Biological Background and Chemical Mechanism

Living organisms have developed features to ensure their existence in a wide variety of environments on Earth. While details of these features may be unique to particular conditions or species, two minimum requirements are the ability to reproduce and carry out regulated metabolic processes. A common theme in metabolic processes is the synthesis of complex and diverse molecules from a limited number of precursors. Amino acids are not only the building blocks of proteins and peptides, they are also important precursors in the biosynthesis of purines, pyrimidines, and other biomolecules. Additionally, amino acid biosynthesis is an ancient and fundamental process, and these metabolic pathways are represented in a diversity of organisms spanning all three domains of life. Regulated production of histidine depends on the complex interplay between nine catalytic active sites located on 6-8 polypeptide chains, depending on the organism. High resolution crystal structures of several of the enzymes regulating this vital pathway are now available [15,16]. Of particular interest is the fifth step of the metabolic pathway, where a protein complex known as hisH-hisF forms a key branch point. At this step, the formation of two products is catalyzed by the heterodimeric enzyme complex, imidazole glycerol phosphate synthase (IGPS), which consists of hisH, a class-I glutamine amidotransferase, and hisF, a synthase subunit that catalyzes a cyclase reaction. One product, imidazole glycerol phosphate (ImGP), is further used in histidine biosynthesis, and the other, 5-aminoimidazole-4-carboxamide ribotide (AICAR), initiates de novo synthesis of purines (see [17,18] and references therein).

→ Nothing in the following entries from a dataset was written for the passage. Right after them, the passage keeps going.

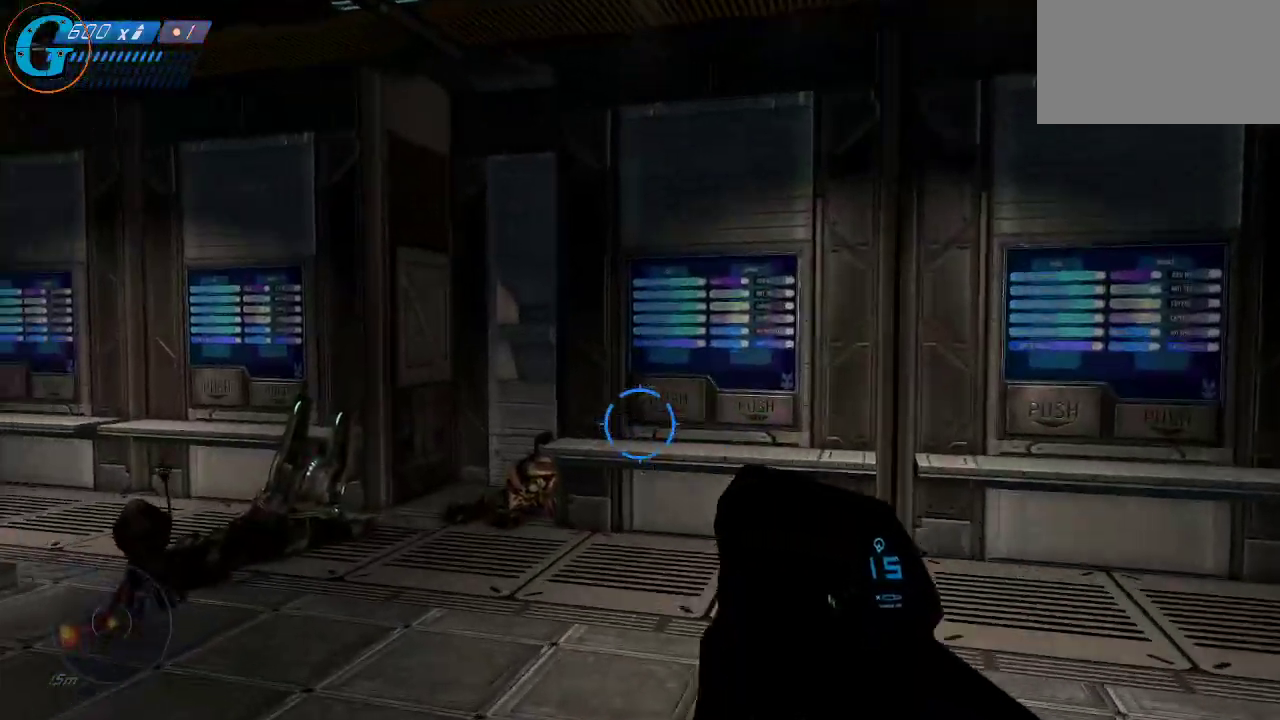
{"keys": ["w"], "mouse": [], "mouse_move": "left", "events": []}
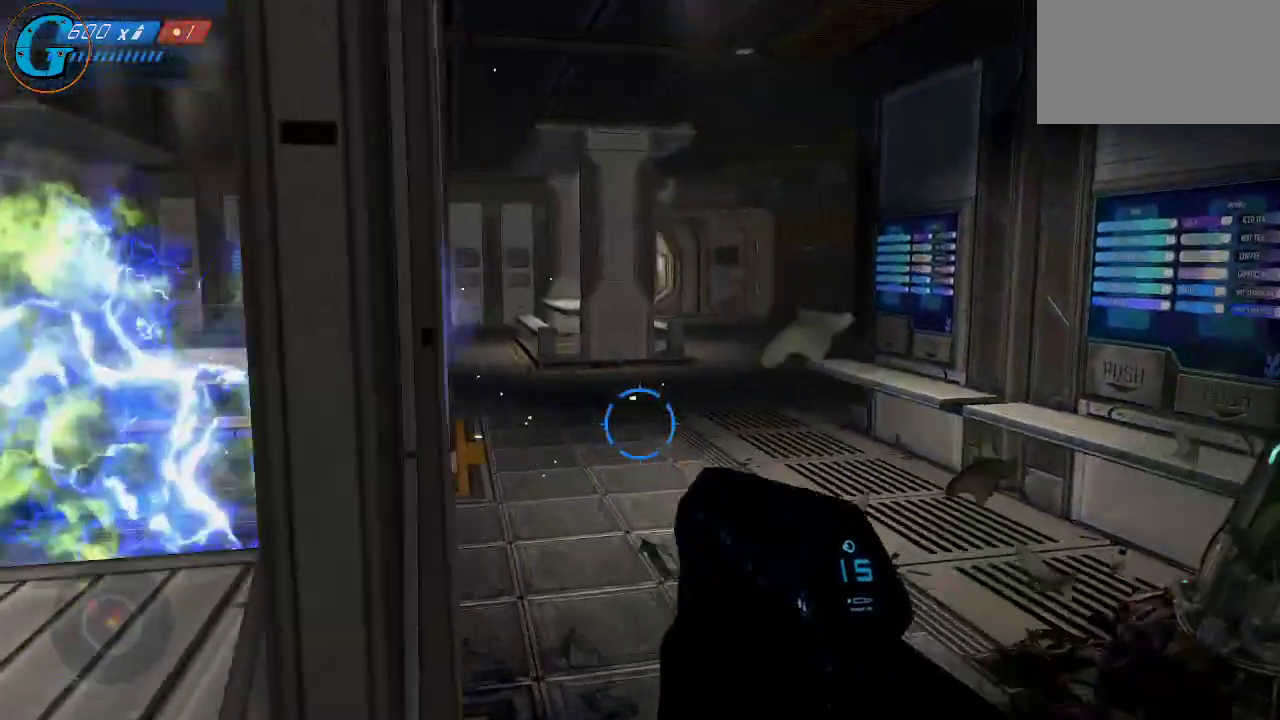
{"keys": [], "mouse": [], "mouse_move": "left", "events": [[400, "w", "up"]]}
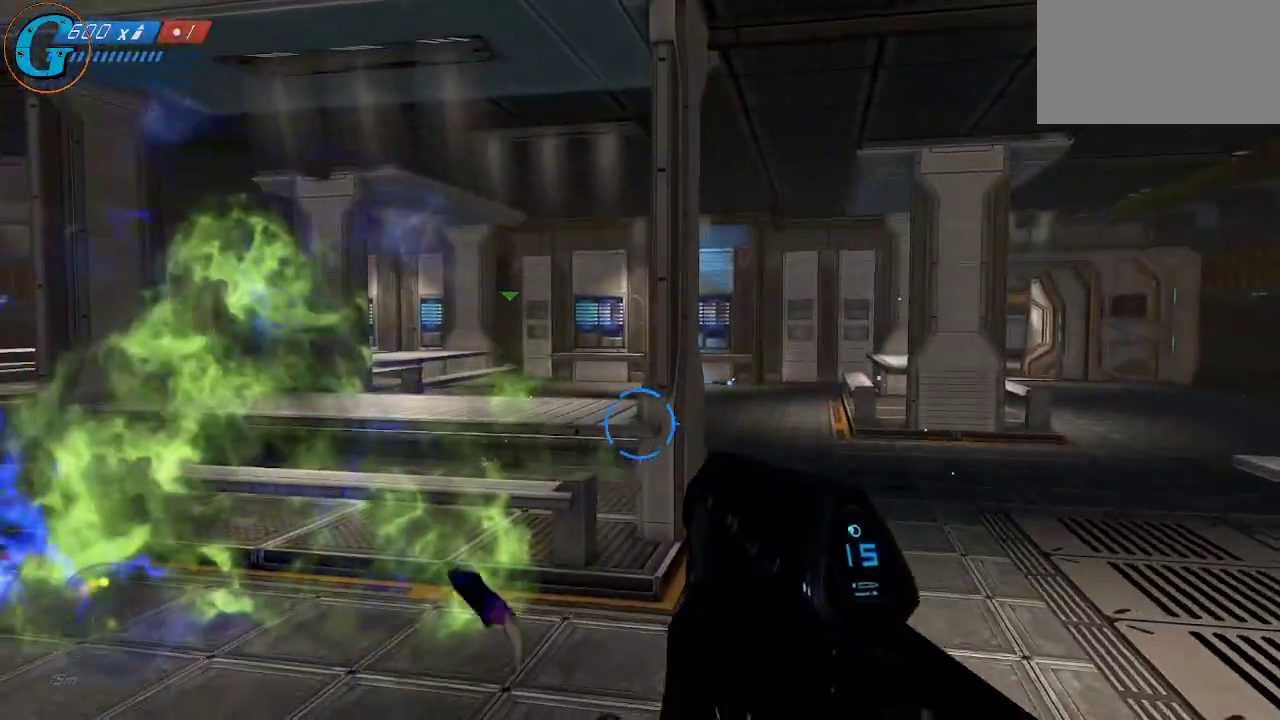
{"keys": ["d"], "mouse": [], "mouse_move": "still", "events": [[50, "d", "down"]]}
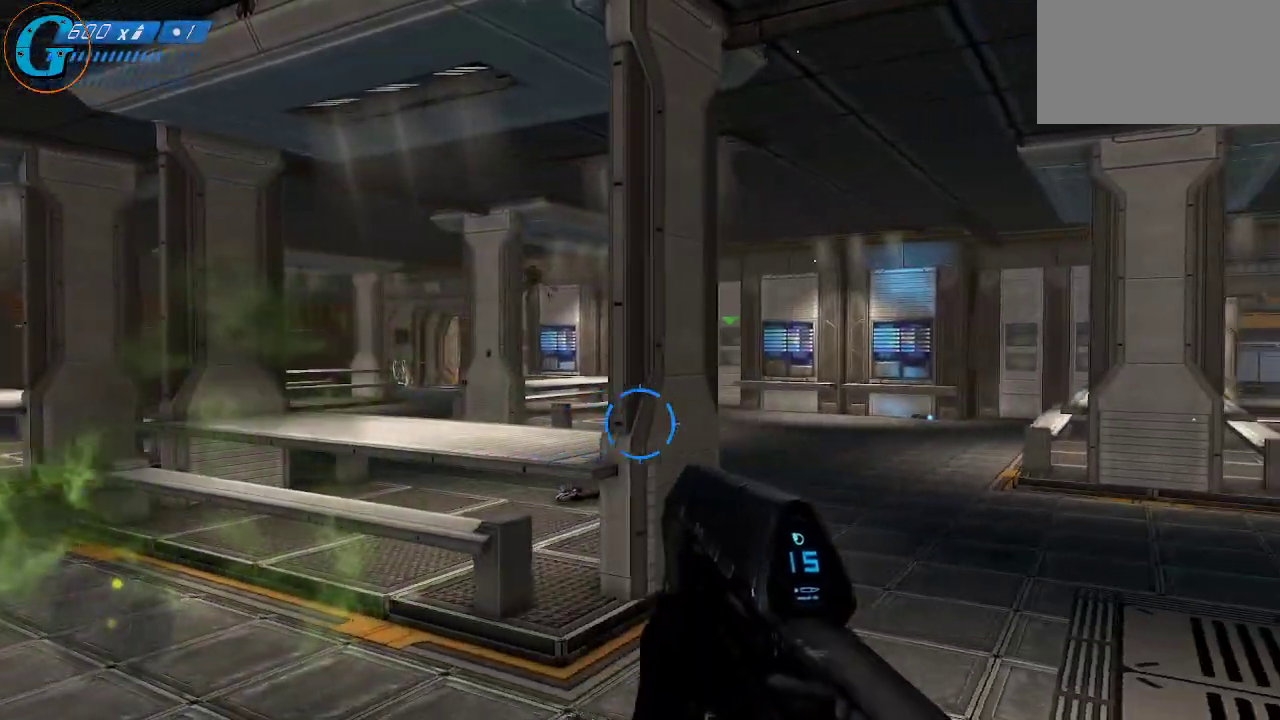
{"keys": [], "mouse": [], "mouse_move": "still", "events": [[150, "d", "up"], [300, "r", "down"], [434, "r", "up"]]}
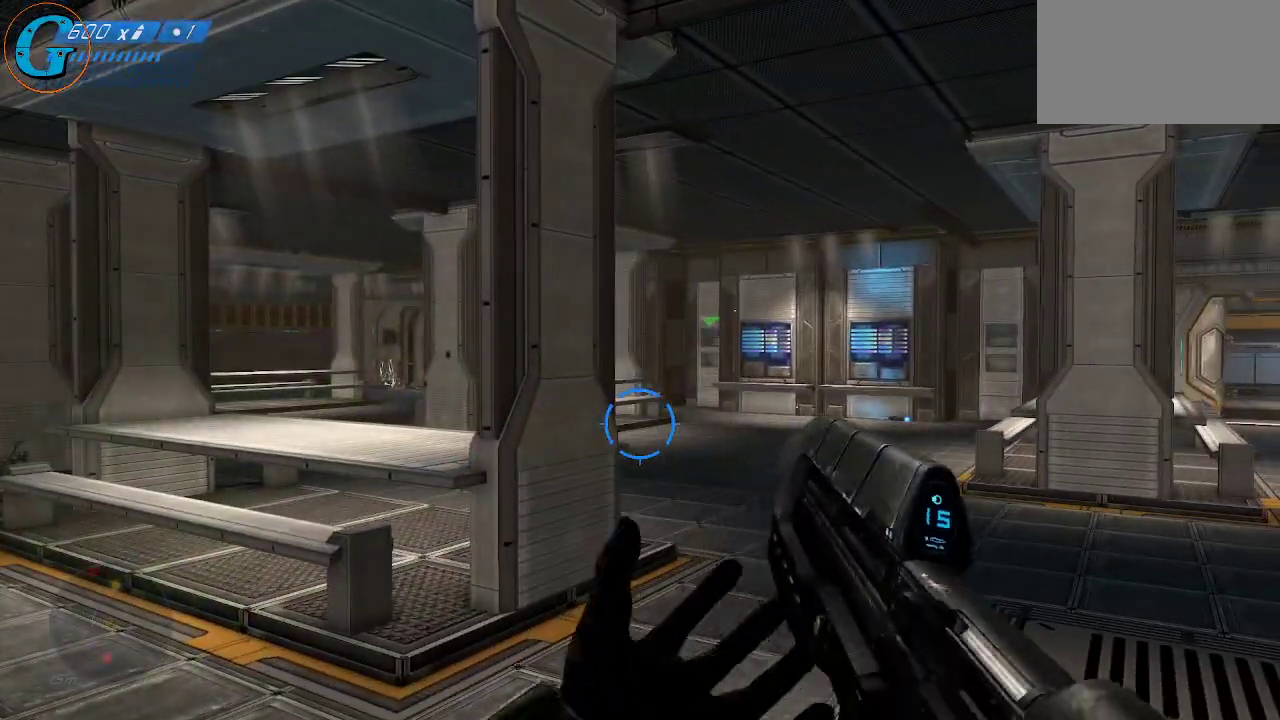
{"keys": ["a", "s"], "mouse": [], "mouse_move": "right", "events": [[267, "a", "down"], [317, "a", "up"], [400, "a", "down"], [400, "s", "down"]]}
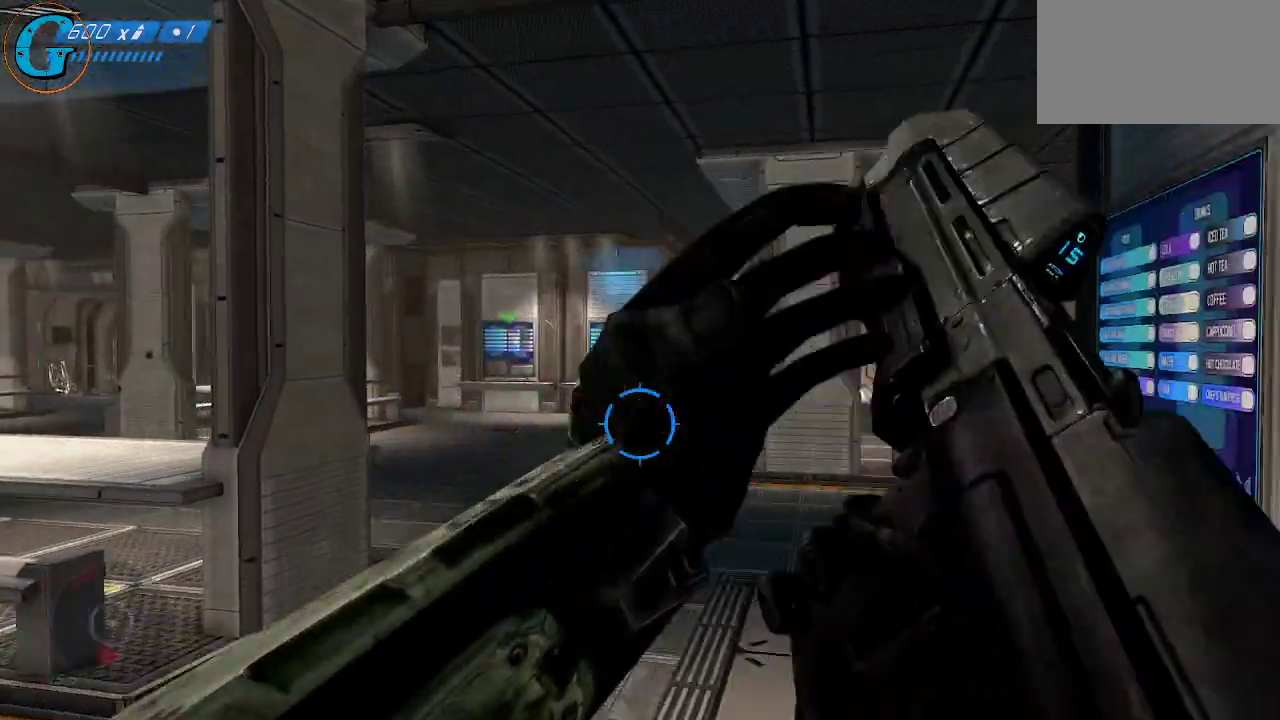
{"keys": [], "mouse": [], "mouse_move": "still", "events": [[84, "a", "up"], [134, "s", "up"]]}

Figure 1: HisH mechanism for glutaminase reaction; we will model the system after step 2 of this mechanism (middle, right).

Characteristic of the superfamily to which it belongs, hisH has a strictly conserved catalytic triad active site: CYS84, HIS178, GLU180. The cysteine covalently binds glutamine, and the histidine, initially protonated, donates a proton to the amide group of glutamine to produce ammonia and glutamate. The conserved chemical mechanism for another enzyme (Carbamoyl Phosphate Synthetase) belonging to this superfamily is depicted below [19]. Subsequent steps allow the release of glutamate and the reprotonation of the active site histidine (HIS178). The molecule of ammonia then diffuses roughly 10 angstroms across the interface of the two proteins, enters the alpha-beta barrel of hisF through a presently unknown mechanism, and is transported through the barrel of hisF to the active site located at the C-terminal end of the barrel where it is incorporated into the next substrate. This exercise will lead you through the modelling of the hisH protein. We will investigate the catalytic triad that comprises its active site and determine the correct protonation states of all functionally important residues. After the cysteine has covalently bound glutamine, we are presented with a non-standard amino acid to simulate. It is our task to develop a set of force field parameters for the novel residue for use in MD simulations.